Thank wyogoob, I'm happy to be here. I've been browsing the forums for a while, thought it was time to start contributing.

Trying to think of all the parts I've replaced on my Bradley:

1) The black plastic panel with the temperature control slider (replaced this twice and the third one is broken now)
2) Main heating element
3) The top door hinge (macgyvered it with a hinge I bought from Lowes)
4) Added two new bottom feet (to keep pressure off the black plastic panel, so it lasts longer)
5) It needs a new magnetic seal around the door (I now just tie a bungee cord around to keep the door shut tight).

It is really in sad shape, they just weren't built to last.
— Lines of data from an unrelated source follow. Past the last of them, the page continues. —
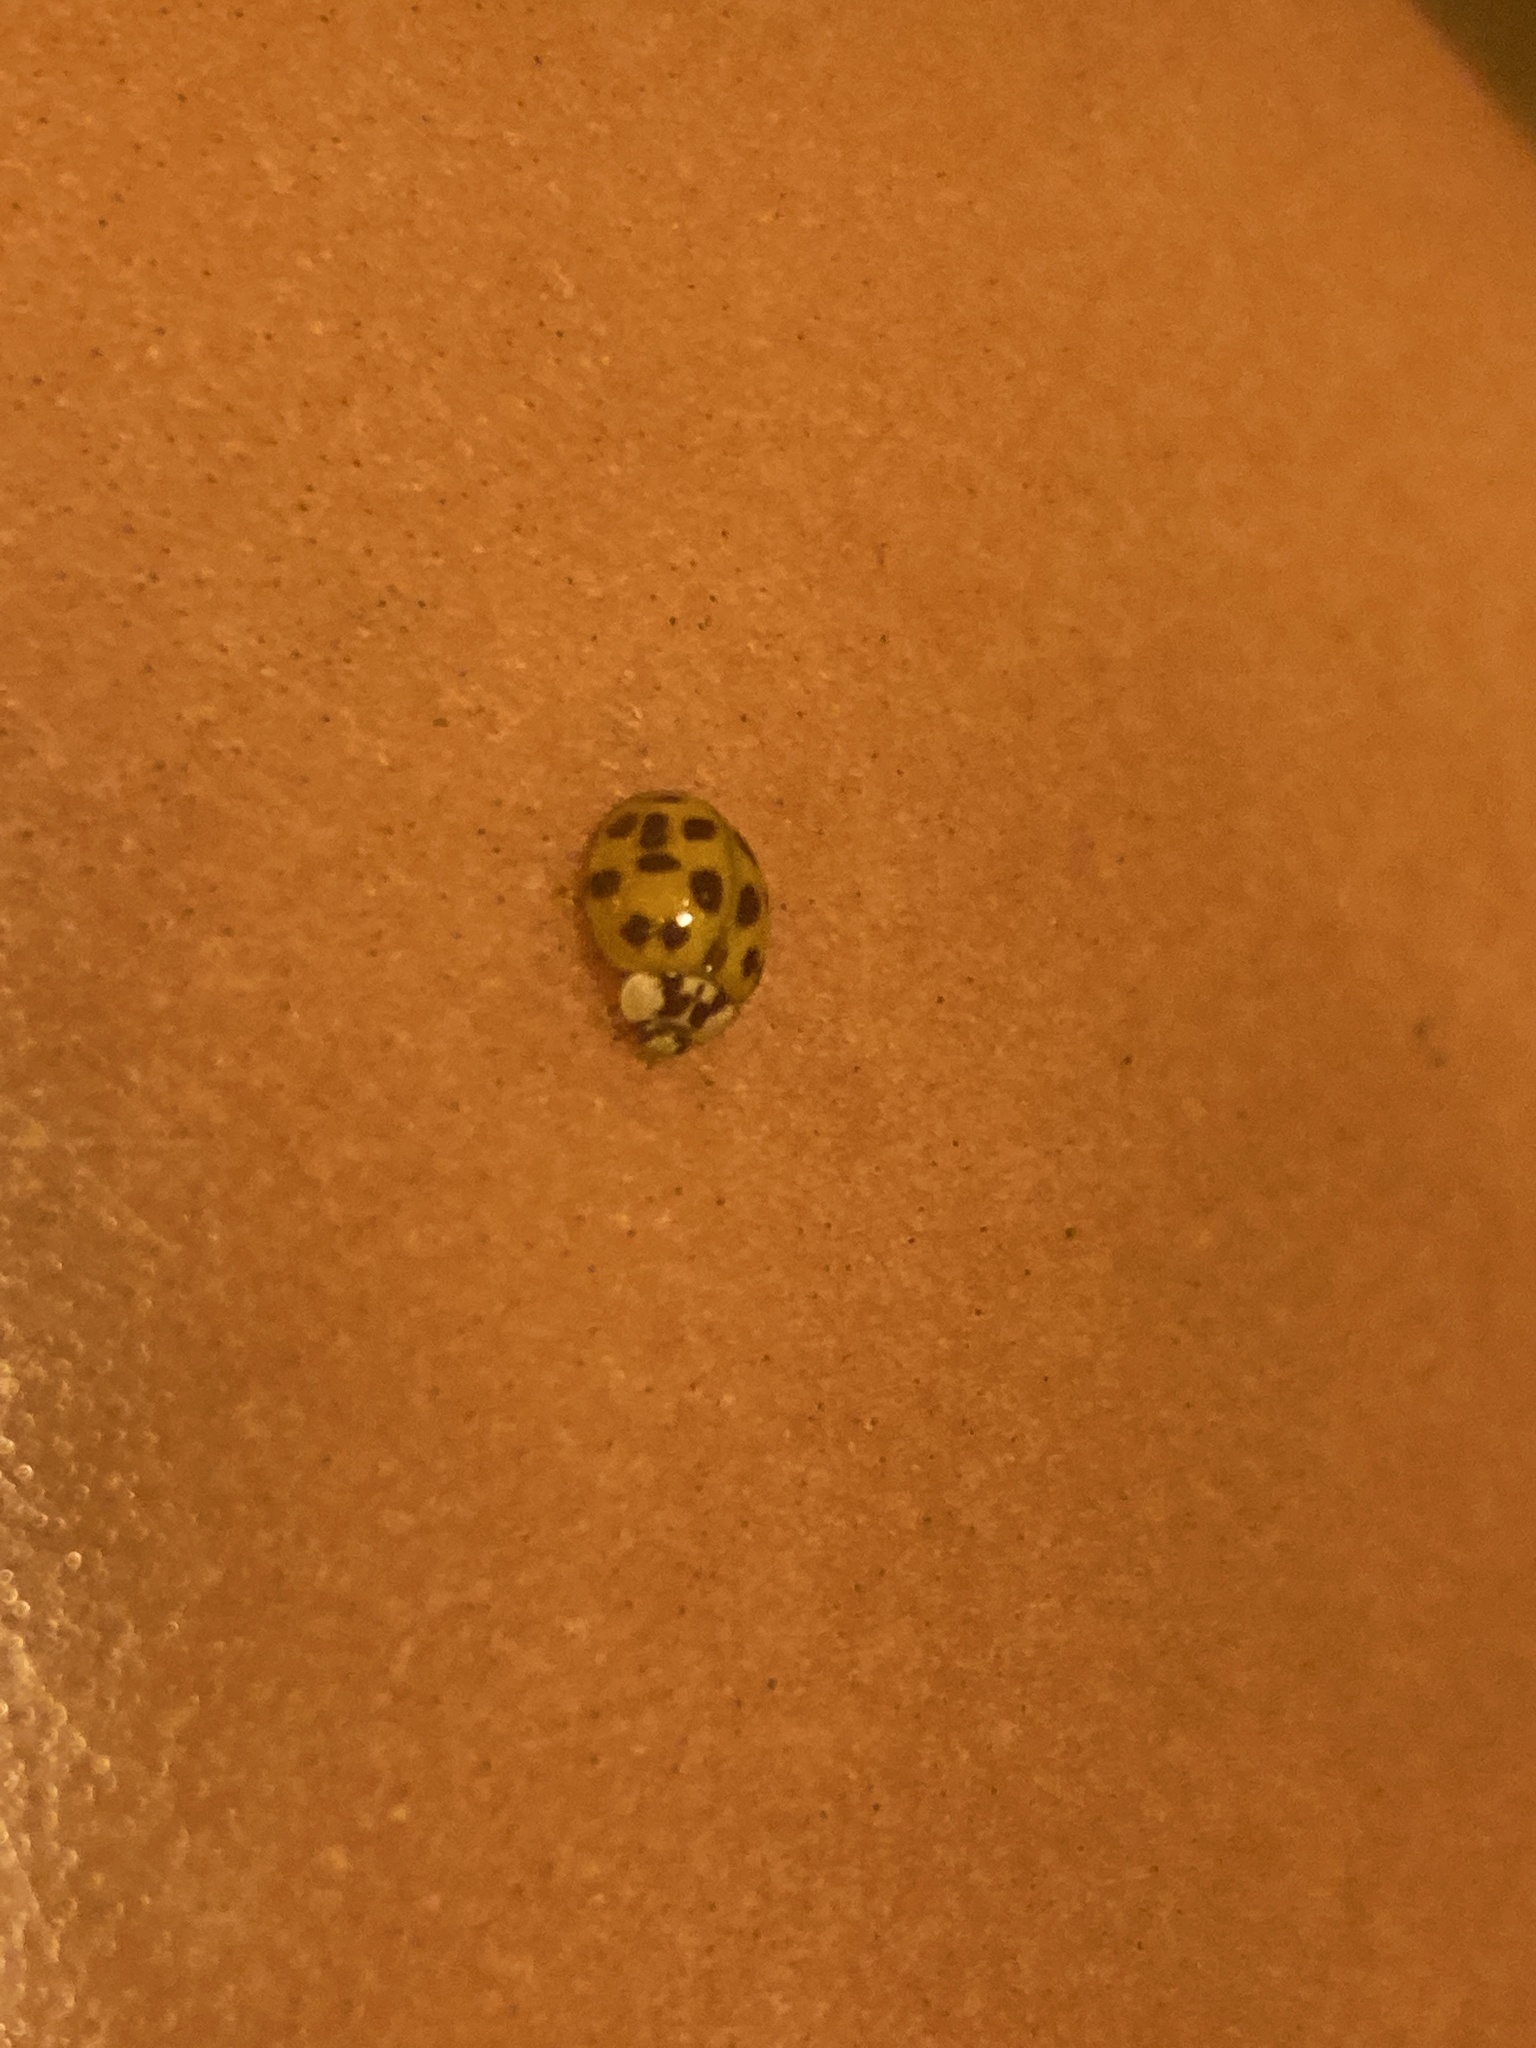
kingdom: Animalia
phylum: Arthropoda
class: Insecta
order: Coleoptera
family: Coccinellidae
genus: Harmonia
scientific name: Harmonia axyridis
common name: Harlequin ladybird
The worst situation I had was Thanksgiving Eve. I was set to smoke the Thanksgiving bird, and when I went to put it in, the temperature control slider was broken (again). Fortunately, I was able to take it apart, rewire the smoker to bypass the switch. Thanksgiving was saved.


----------



## massmanute (Apr 23, 2012)

brisket said:


> Yes, it's a bullet style charcoal smoker. My kids call it the R2D2 smoker, because it is shaped like him. It's my favorite favorite smoker now, although it is a little bit more work to build and maintain the fire. But once you get used to it, it does a great job at maintaining a good temperature, for long smoke sessions.
> 
> It is also a lot cheaper to run than the Bradley (those pucks are expensive), and you can get better bark on the meat, and a smoke ring.


You can make some mighty fine 'Q in a Weber Smokey Mountain. Some guys use them to win BBQ competitions. I have the feeling that they are made to work better at low altitude than high altitude, but don't quote that as gospel, and anyway, you can use them at high altitude as well.
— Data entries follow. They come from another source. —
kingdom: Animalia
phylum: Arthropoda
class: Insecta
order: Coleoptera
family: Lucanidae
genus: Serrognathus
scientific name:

Go to virtualweberbullet.com and read the forum posts. There is a wealth of information there, and an even greater wealth of opinion.


----------



## johnnycake (Jul 19, 2011)

Peach wood is really nice if you like a light sweet smoke.


----------



## brisket (Mar 3, 2015)

johnnycake said:


> Peach wood is really nice if you like a light sweet smoke.


I'm intrigued. That is one I haven't tried yet, I'll have to pick some up.


----------